What follows is my English translation of an abridged version of an article by Comidad, published on ComeDonChisciotte.org on 27th May 2024.
(I omitted the first paragraph, relative to Italy and how its government handled the COVID-19 pandemic, as in my humble opinion, is not very relevant to the main topic of the article. - All emphasis mine).
We have become accustomed to the geometric conception of power, seen as a summit that transmits orders and instructions to the base. In reality, power functions more like a rope team, and not even that aligned, since competitive mechanisms and initiatives determine the fait accompli. According to a certain narrative, the 1990s would have been the period of so-called “unipolarism”, i.e. the unchallenged dominance of the only remaining superpower, the United States. Getting into the details, however, one discovers that situations are less unambiguous, and that imperialism works as a two-way street, so it is often the sub-imperialist vague desires of the so-called vassals that determine the shores between which the power at the top of the hierarchy moves. NATO's aggression against Serbia in 1999 was mainly due to the Anglo-American initiative, which was enthusiastically joined by our [Italian] D'Alema government.

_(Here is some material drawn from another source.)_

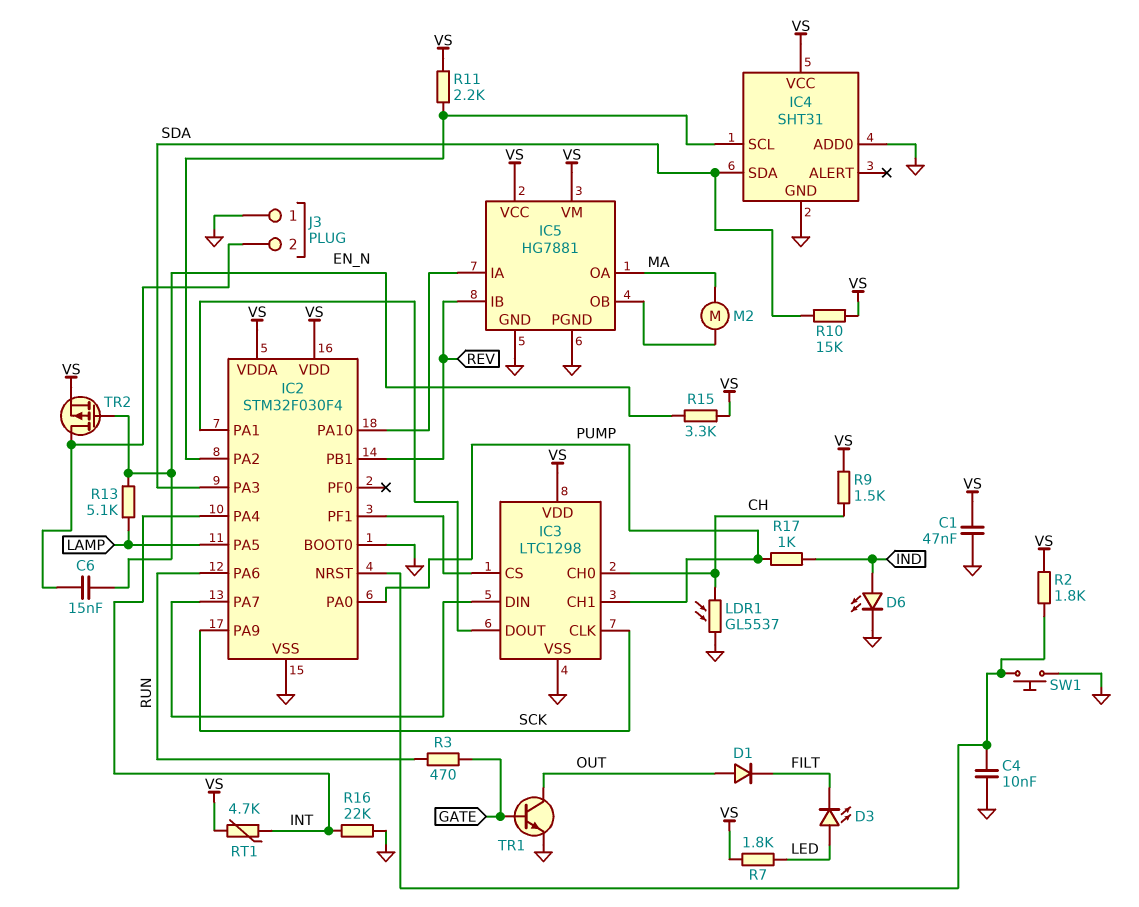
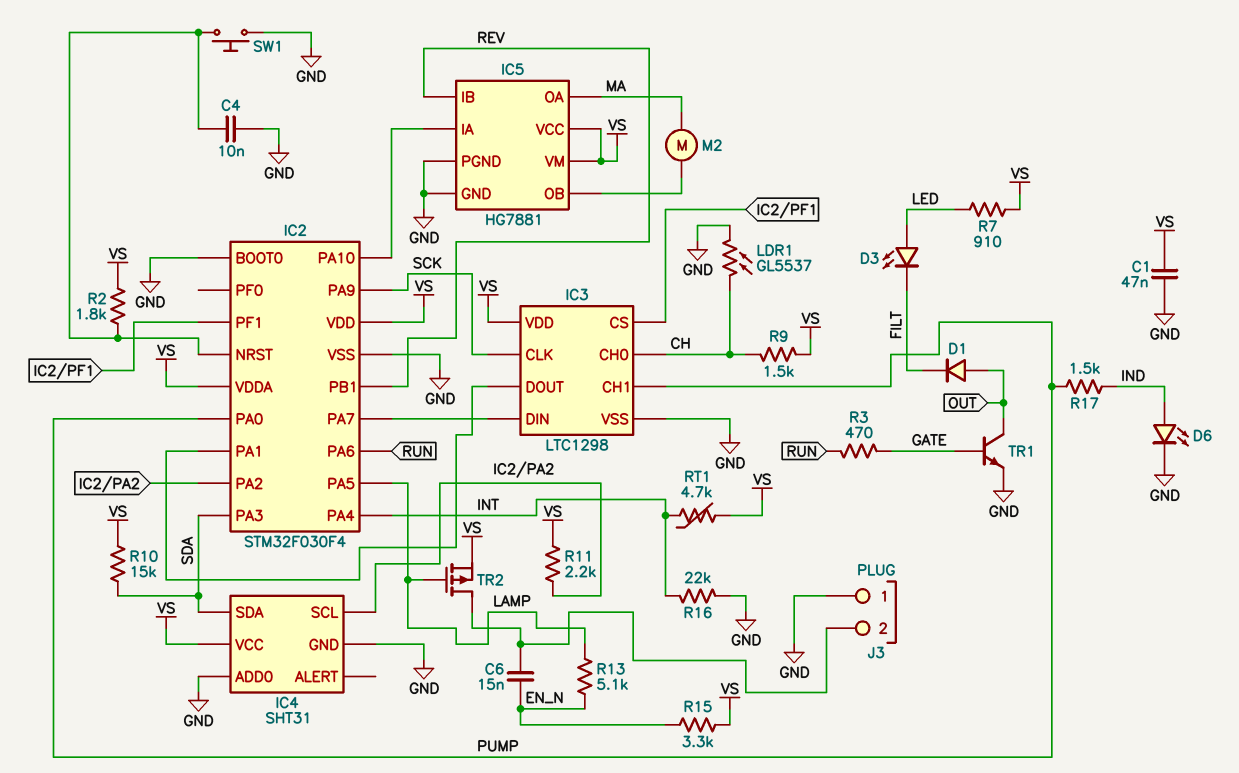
R7: 1.8k (LED, VS) -> 910 (LED, VS)
R17: 1k (IND, PUMP) -> 1.5k (IND, PUMP)
TR2: PMOS (G EN_N, D J3/2, S VS) -> PMOS (G LAMP, D J3/2, S VS)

On that occasion, the country least enthusiastic about the choice to bomb Belgrade was Germany; yet it was Germany that had started the war on Serbia eight years earlier. When Slovenia and Croatia proclaimed their independence from the Yugoslav federation, it was the Vatican that unsuccessfully promoted the attempt at concerted international recognition; it was, however, the German government that broke the deadlock in January 1991 and implemented the diplomatic recognition of Ljubljana and Zagreb, without in any way conditioning it to a preliminary negotiation with Belgrade to redefine the borders and the rights of any minorities remaining within the new borders. Unilateral and unconditional recognition of a secessionist region is objectively and subjectively an act of war against the country that seceded. One can always assume that, with or without that recognition, the civil war in the former Yugoslavia would have taken place anyway; but the fact remains that Germany's recognition (and money) started the war.
Then Saudi Arabia's money came in and Bosnia was also blown up. Saudi Arabia itself even violated an international embargo to supply arms and other “humanitarian aid” to the Sarajevo government. As the dominant power, the USA profited more than any other from the destabilisation of Yugoslavia and even built its own puppet state to serve as a backdrop to the great military-criminal hub of Bondsteel. But the process was initiated by countries like Germany and Saudi Arabia, who acted for their own interests or according to their own more or less realistic aspirations. US imperialism is the umbrella of a string of sub-imperialisms, whose adventures are not always glorious. At present, the destabilisation of Eastern Europe is presenting Germany with a hefty bill to pay; on the other hand, the competing candidate to supplant Germany in the sub-imperial role in the area, i.e. the Polish-Baltic-Galician complex, appears rather fanciful.
At the micro or macro level, the pattern of power is the same, and it is never ‘unipolar’; hence imperialism works a bit like workplace mobbing, which is often not initiated by the manager, who instead finds the ground already ‘ploughed’ thanks to the work of mafias composed of the victims' colleagues. Today we see Macron trying and struggling to turn the war in Ukraine into his own opportunity for prominence. It was also France, under President Sarkozy, that initiated military operations against Libya in 2011. In NATO's aggression against Libya, an even more decisive role was played by another country, Qatar, which financed the anti-Gaddafi groups and created the media narrative to justify the aggression through Al Jazeera.Gorbachev has often been blamed for not having formalised in writing US commitments not to expand NATO eastwards . These recriminations, however, are meaningless, since in 1972, with the Shanghai Joint Communiqué, the US committed itself in writing to recognising one China, of which Taiwan was considered a part. Today, Washington doesn't give a damn about that solemn declaration, and considers Taiwan an independent country, accusing Beijing of wanting to annex it illegally. On the other hand, it is hard to believe that a Nancy Pelosi or an Antony Blinken actually know how to interact in the Asian context or only understand something about it. Indeed, in recent decades, a decisive role in radicalising the Taiwan issue has been played by Japan, which has repeatedly declared that it regards Taiwanese independence as its own national security problem. Despite the countless occasions on which Tokyo has fanned the flames, many doubt that Tokyo would be willing to lift a finger if conflict with China broke out. The problem in fact is not that; if anything, it is the fact that Japan has used Taiwan as a pretext to implement its rearmament. Thanks to its financial and technological potential, Japan has already become a maritime power again and could even be a nuclear power in no time.